Striking the right chord means playing lots of different notes, Manwani says. A typical developing country is a pyramid with a few very affluent at the peak and a mass of deprivation at its base but Unilever reckons that some of its best business is done among the poor. “Most of our competitors look at the top but our strategy is to work the entire pyramid,” he says.
His business is not only about taking market share but building the market from the bottom. He gives as an example the development of the shampoo market in India, converting millions of people from cleaning their hair with a bar of soap. When Unilever launched Sunsilk in India, the take-up was modest until they switched from trying to sell $2 bottles of shampoo to 2 cent sachets.
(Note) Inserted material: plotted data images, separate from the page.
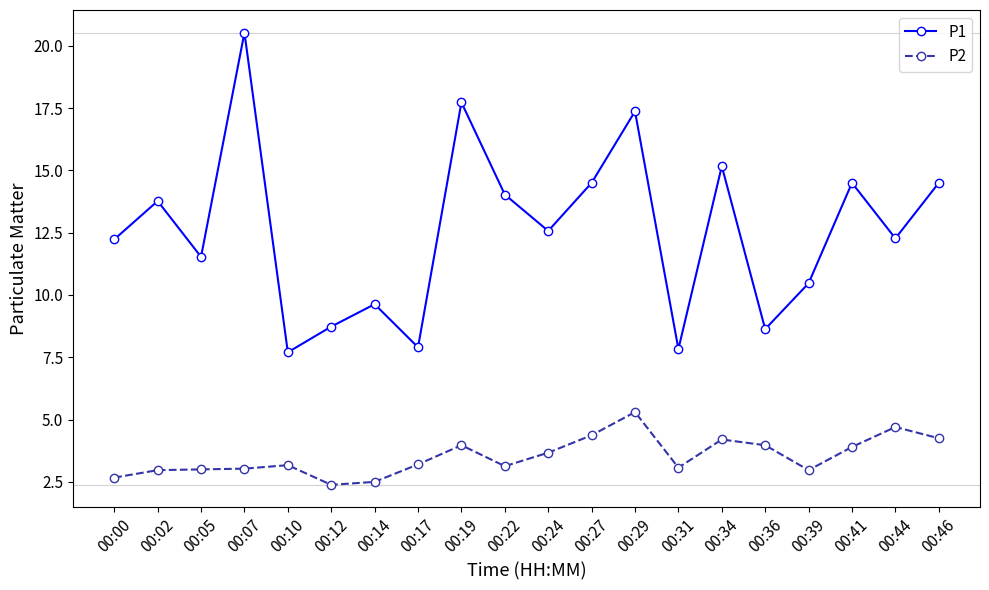

Is the value of P2 at 00:17 greater than the value of P1 at 00:39?

No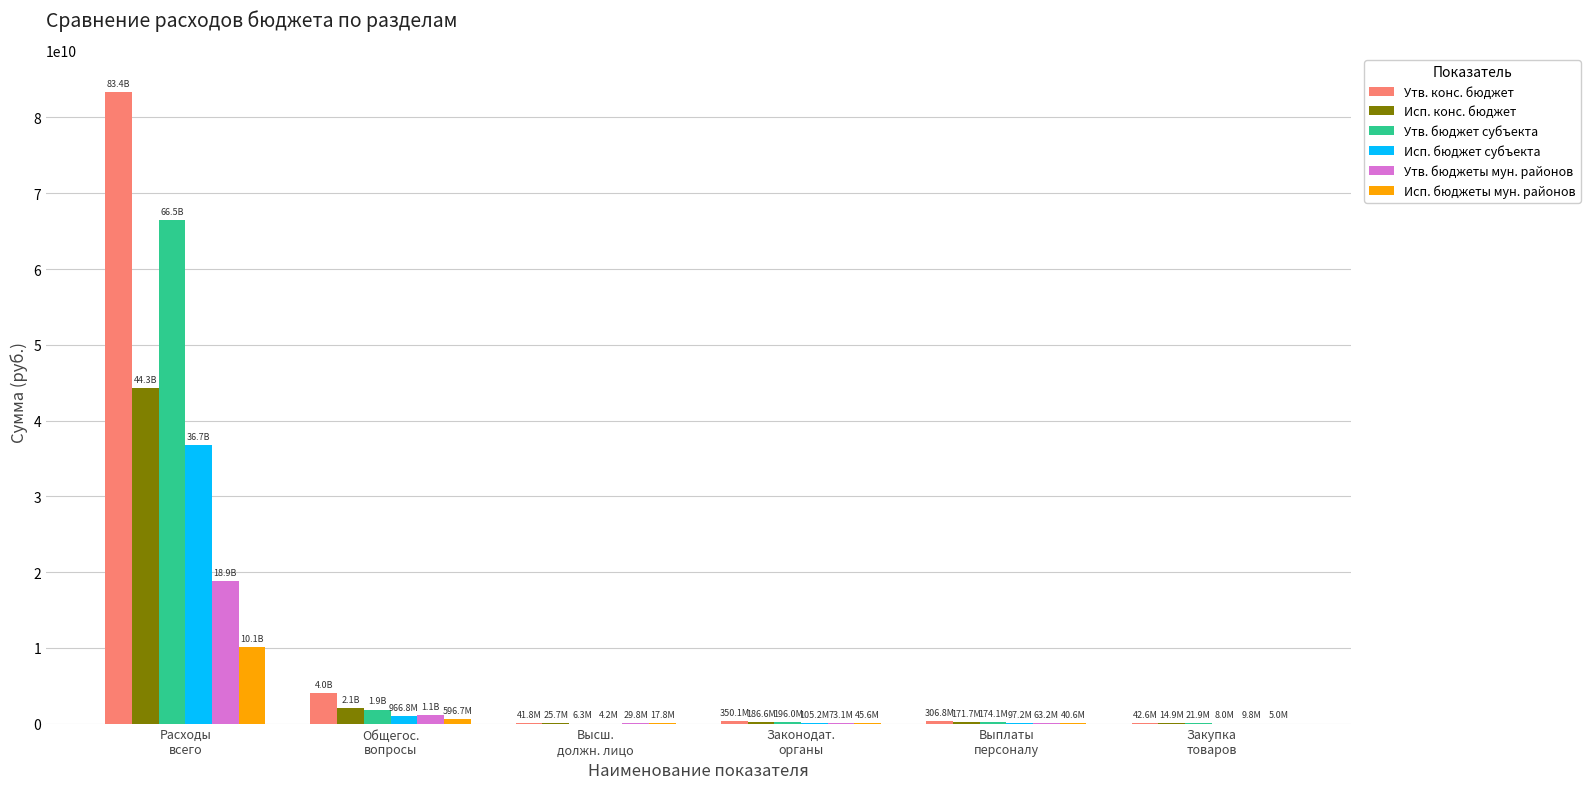

Which category has the highest value across all series?

Расходы
всего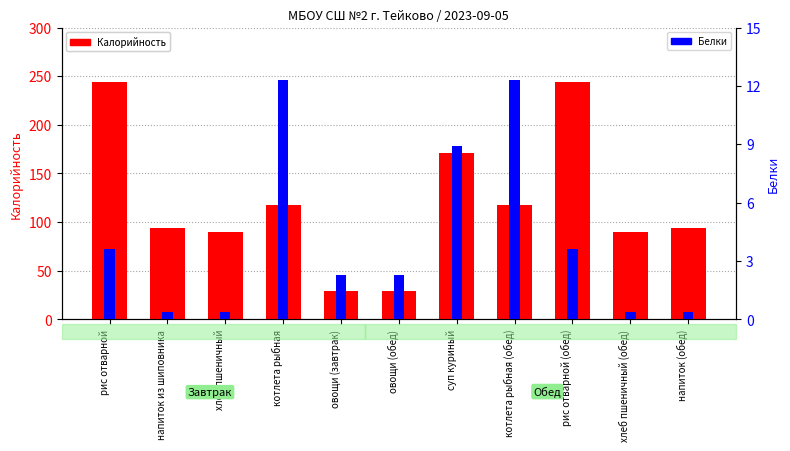

Which category has the highest value in the Белки series?

котлета рыбная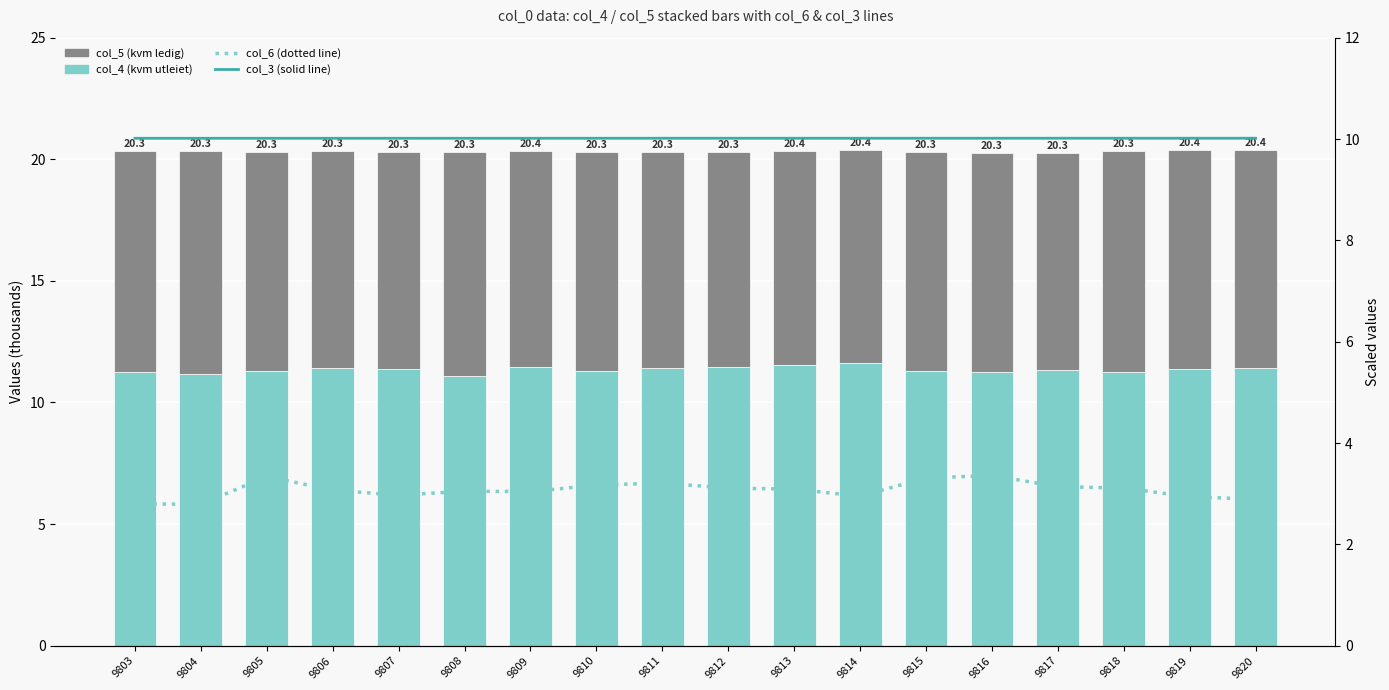

Reading left to right, what are all the values shown in this chart?

col_4 (kvm utleiet): 11.3	11.2	11.3	11.4	11.4	11.1	11.5	11.3	11.4	11.4	11.6	11.6	11.3	11.2	11.3	11.2	11.4	11.4
col_5 (kvm ledig): 9.1	9.2	9.0	8.9	9.0	9.2	8.9	9.0	8.9	8.9	8.8	8.8	9.0	9.0	9.0	9.1	9.0	9.0
col_6 (line dotted): 2.8	2.8	3.3	3.1	3.0	3.0	3.0	3.2	3.2	3.1	3.1	3.0	3.3	3.4	3.1	3.1	2.9	2.9
col_3 (line solid): 10.0	10.0	10.0	10.0	10.0	10.0	10.0	10.0	10.0	10.0	10.0	10.0	10.0	10.0	10.0	10.0	10.0	10.0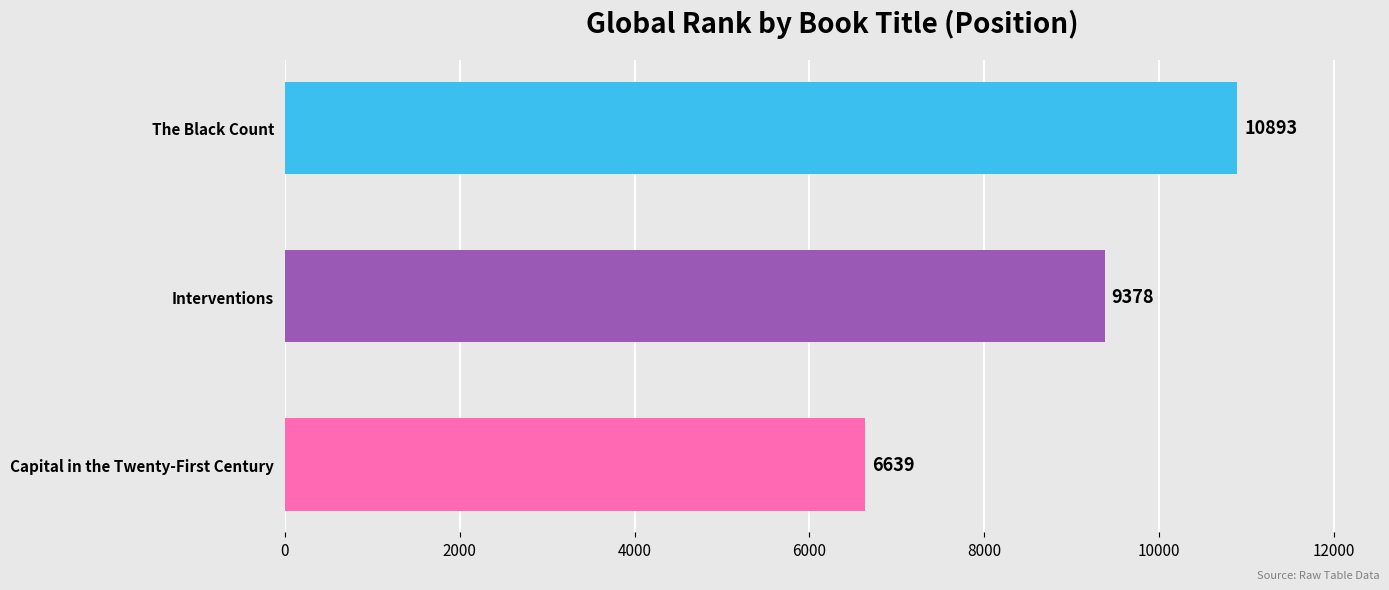

How many categories are shown in the chart?

3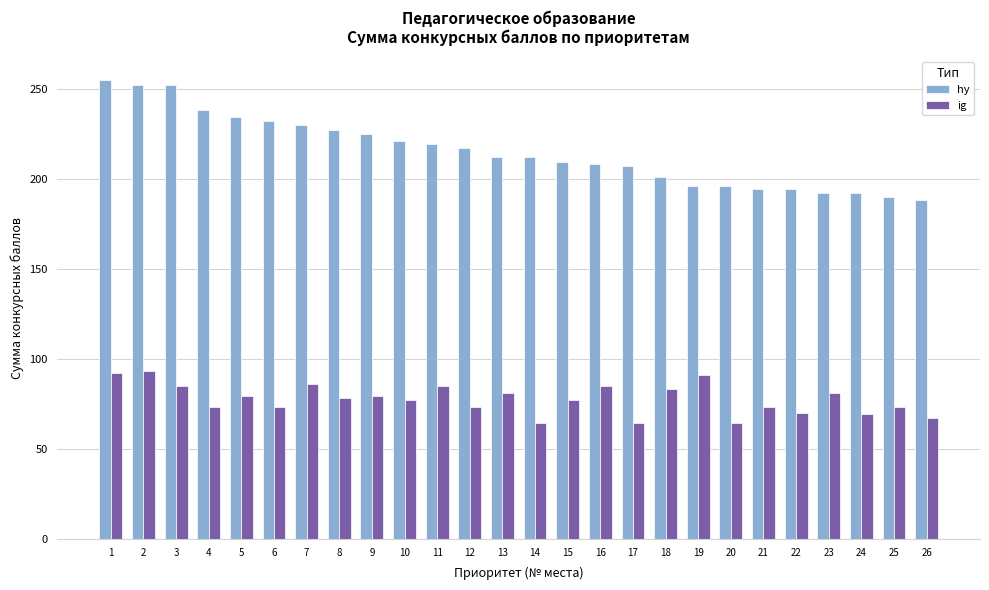

What is the spread (max minus min) of values at 23?

111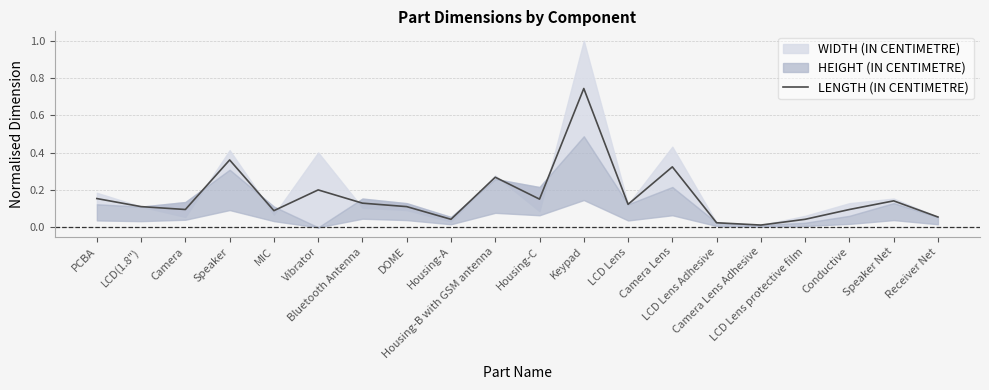

At which category does the chart reach its minimum across all series?

Camera Lens Adhesive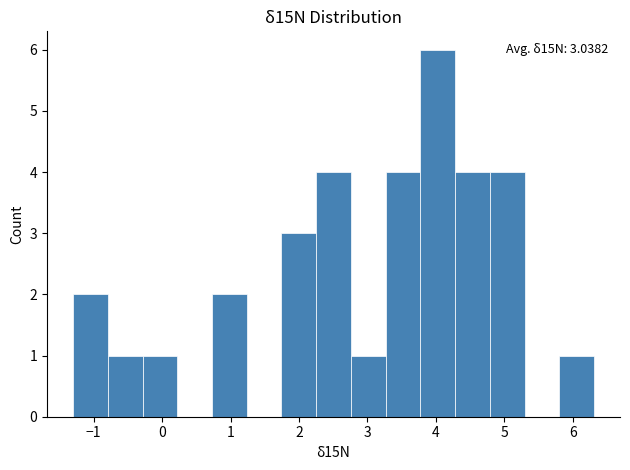

Over which range of the x-axis is the bar tallest?

3.8 to 4.3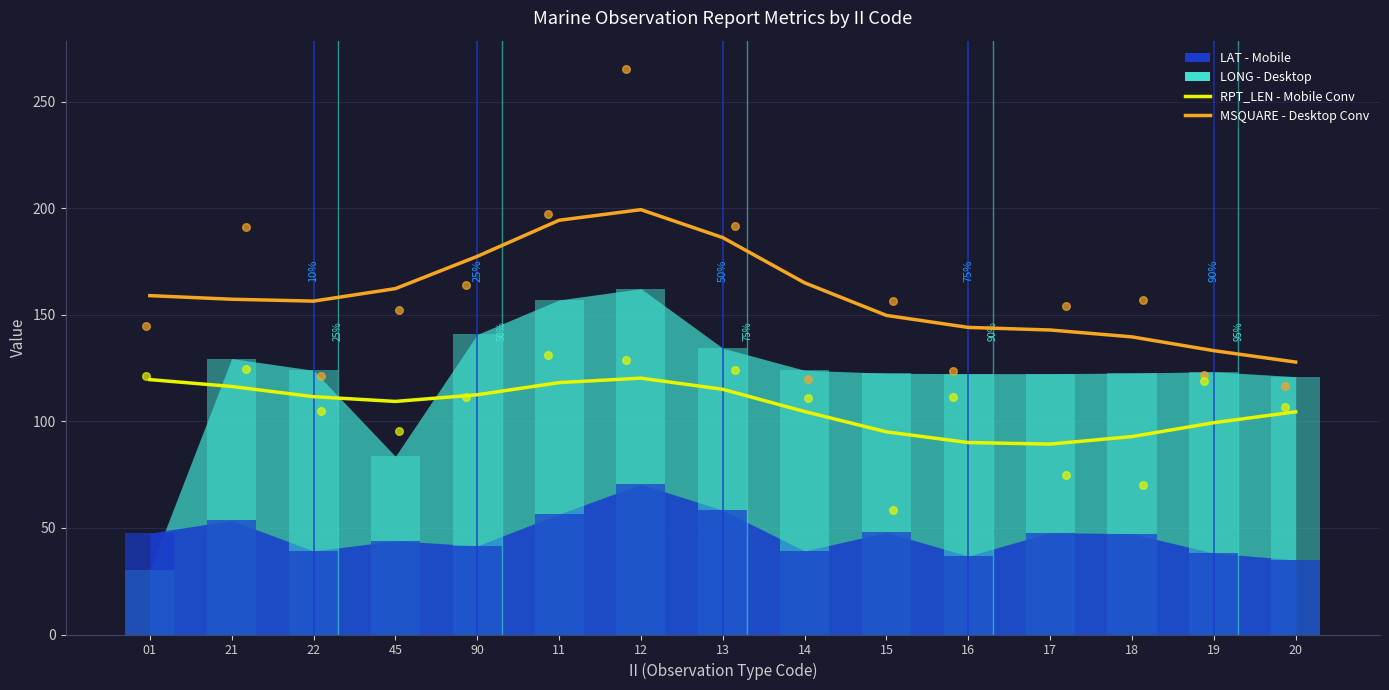

Which series contains the highest Y value?

MSQUARE (Conv-Desktop)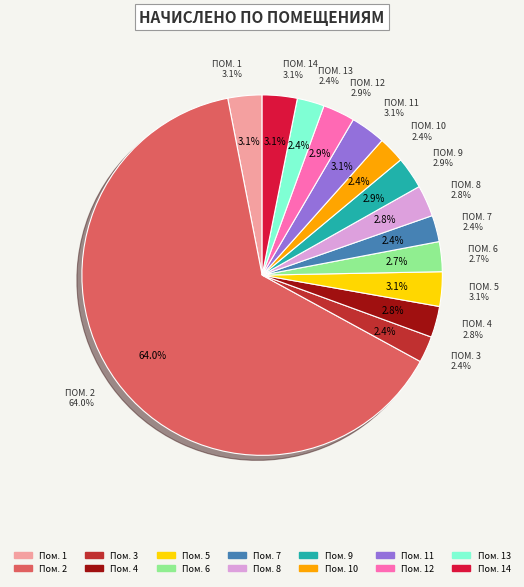

How many segments does this pie chart have?

14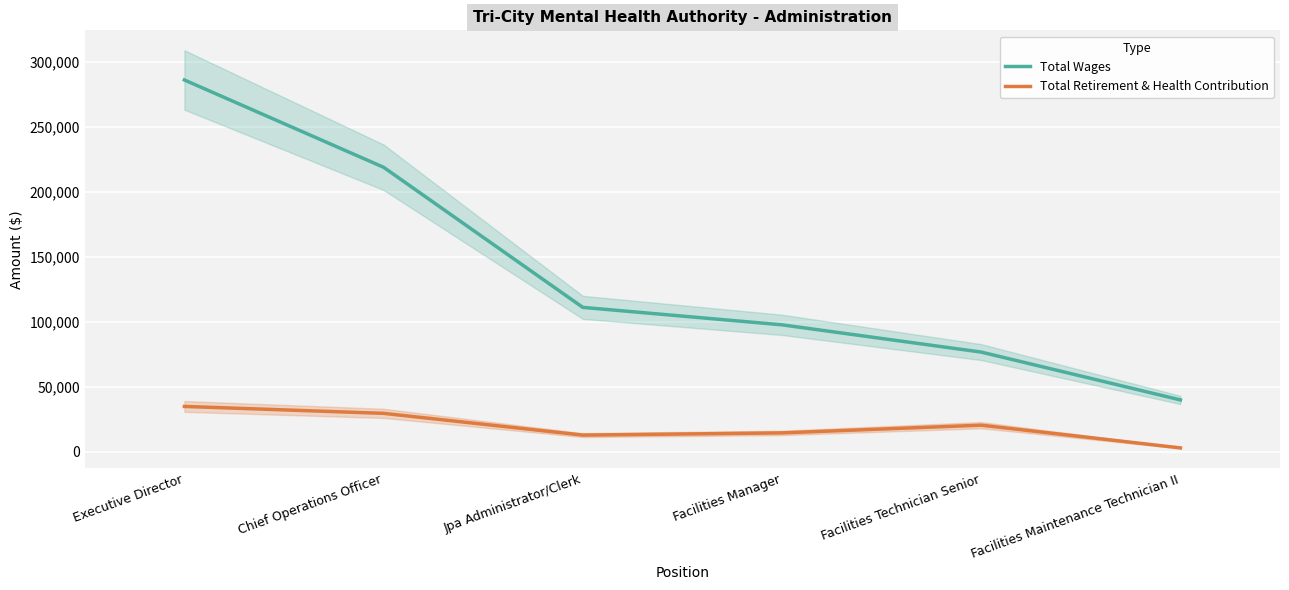

Count the number of data series in this chart.

2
It was a process of reverse engineering, Manwani says. Having established what the consumer could afford, Unilever then created a manufacturing process that could produce the sachets at low enough cost to yield a satisfactory margin. Hindustan Lever’s local knowledge helped. Because many Indians oil their hair, they cut the cost further by removing conditioner from the shampoo, which only reduced the product’s performance.
Manwani will not reveal the margin but insists that selling shampoo in tiny sachets makes good money. “It is not a fringe business, it is half of the business.” He accepts that the return might be less than some top of the range products but Unilever is building markets, not parachuting in foreign products.
Nowhere is that more true than in food products, where local habits and tastes can make or break a product launch. Unilever itself learnt the lesson when it launched Slim-Fast, the diet drink, hoping to cash in on the body vanity prevalent among affluent Brazilians.
It fell at the first hurdle. The product requires users to adhere to a disciplined weight-loss programme. “Brazilian consumers were not ready to walk into that box,” says Rick Andrews, head of the Latin American food business.
Still, Unilever reckons that the Heliopolis washerwomen are teaching them something that has relevance even in rich countries, where the market is polarising between premium-priced and deep-discount retailing.
Even in Europe it is about playing the right tunes to the right audience, Cescau says. “What consumers want is quality or value. They don’t want what is in the middle. We need to drive quality at one end and introduce value at the other end.”